Domenica 24 novembre in una Roma imbronciata e piovigginosa, annoiata ma vigile, pronta a rovesciarti addosso un acquazzone come si deve se je rode er chiccherone, mi ritrovo con la mia coach e gli amici di squadra a riscaldarmi alla Deejay Ten.
Il clima di gara non è diverso da altre gare a cui ho partecipato anzi, dovessi dirla tutta, è senz’altro meno entusiasmante che alla Corsa dei Santi o alla We Run Rome, per non citare la Miguel con la quale non c’è storia ma che, tuttavia, si svolge in altra parte della capitale.
A pensarci bene di diverso in effetti finora ho visto poco; il pacco gara è come tutti gli altri e forse vi sono più stand che non fanno però più festa che in altre manifestazioni.
Mi infilo tra chi correrà la competitiva e mentre dalla torretta laterale si alternano speaker più o meno famosi che, devo dirlo, si impegnano poco a creare quel clima di entusiasmo che dovrebbe precedere ogni manifestazione podistica che si rispetti, tant’è che pochi alzano le braccia al cielo alla richiesta espressa di “fatevi vedere”, tiro su una serietà da teatro greco, che poco si addice al mio spirito di runner.

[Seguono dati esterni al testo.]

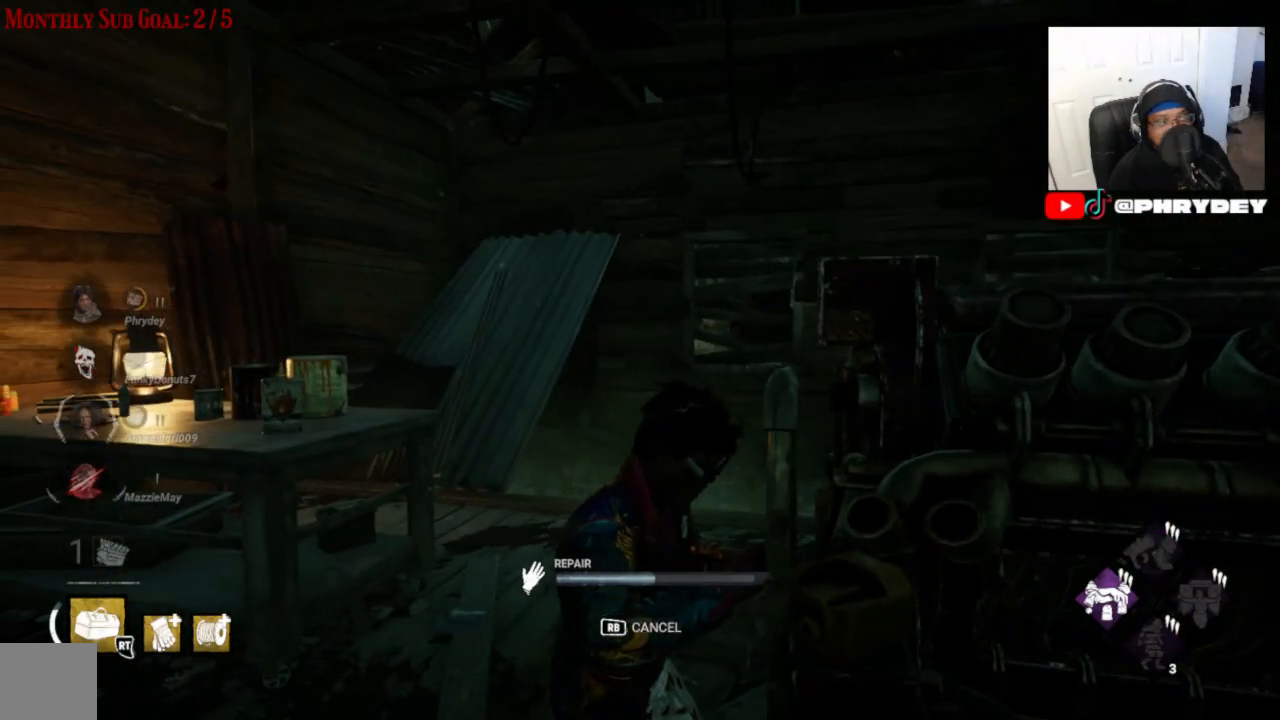
Gameplay with a controller (Xbox layout); each line is a JSON object with the inputs held at the frame after it. "events" lists button and stick changes between this image and that frame as [ms after this image, input, new state], when the widget could be followed in between. Not read: L3 R1 R3.
{"buttons": [], "left_stick": "center", "right_stick": "right", "events": [[66, "right_stick", "right"]]}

Sono concentrata, ho fatto una promessa a me stessa ed ho un obiettivo in testa che non è solo legato al tempo di gara, ma anche alla mia vita.
Sapete quelle scemenze tipo se farò la gara in 50 minuti allora succederà questo se la farò in 51 no, ma se la finisco in 49 allora… non ditemi che non sapete di cosa parlo perché non ci credo!
Per fortuna davanti a me si gira un ragazzone moro con gli occhi profondi che mi guarda e accenna un sorriso … e come si fa a non rispondere a un sorriso seppur connotato da una timidezza rispettosa?
Non si può! E così di rimando allargo il viso anche io senza esitazioni.
Gianni è di Torino ed è al nastro di partenza da solo perché i suoi amici, un po’ per il tempo, un po’ per acciacchi vari, hanno deciso di non correre oggi la Deejay Ten.
Poco male la corriamo insieme, io senza fiato in salita perché i quadricipiti non sono ancora duri a morire come dovrebbero, ecosì anche in discesa perché mi corro anche l’anima. Lui in salita tira come un mulo e poi per recuperare in discesa rallenta e in qualche modo mi aspetta.
La gara è silenziosa, non c’è musica, non c’è gente ai lati della strada, non c’è incitamento se non un bambino che al balcone di un palazzo grida senza sosta “dai, dai”.
Un paradosso: ma non doveva essere la gara della musica? La gara della festa? Insomma non era corri come un dj? Non ci penso troppo su, cerco di non perdere la concentrazione e mi ritrovo sempre con Gianni nei dintorni dei miei passi.
Nei pressi del traguardo la mia coach e i suoi amici nemmeno a farlo apposta sono vicini e strillano i nostri nomi all’unisono, mentre senza risparmio tagliamo il traguardo mano nella mano.
Ci abbracciamo e ci facciamo quel bel selfie che vedete qui sotto.
Bè che dire la corsa è sempre sorprendente: la gara non era come doveva essere, nemmeno nel ristoro e pacco gara finali, i 50 minuti li ho sforati anche se ho fatto un pb che comunque rallegra l’anima, ma soprattutto ho trovato un amico di corse!
Daje Gianni sai che ti dico? Il prossimo anno vieni a trovarmi ma invece della Deejay Ten se famo Corri alla Garbatella che, come se dice a Roma, è na gara più sincera… insomma dai meno cazzara!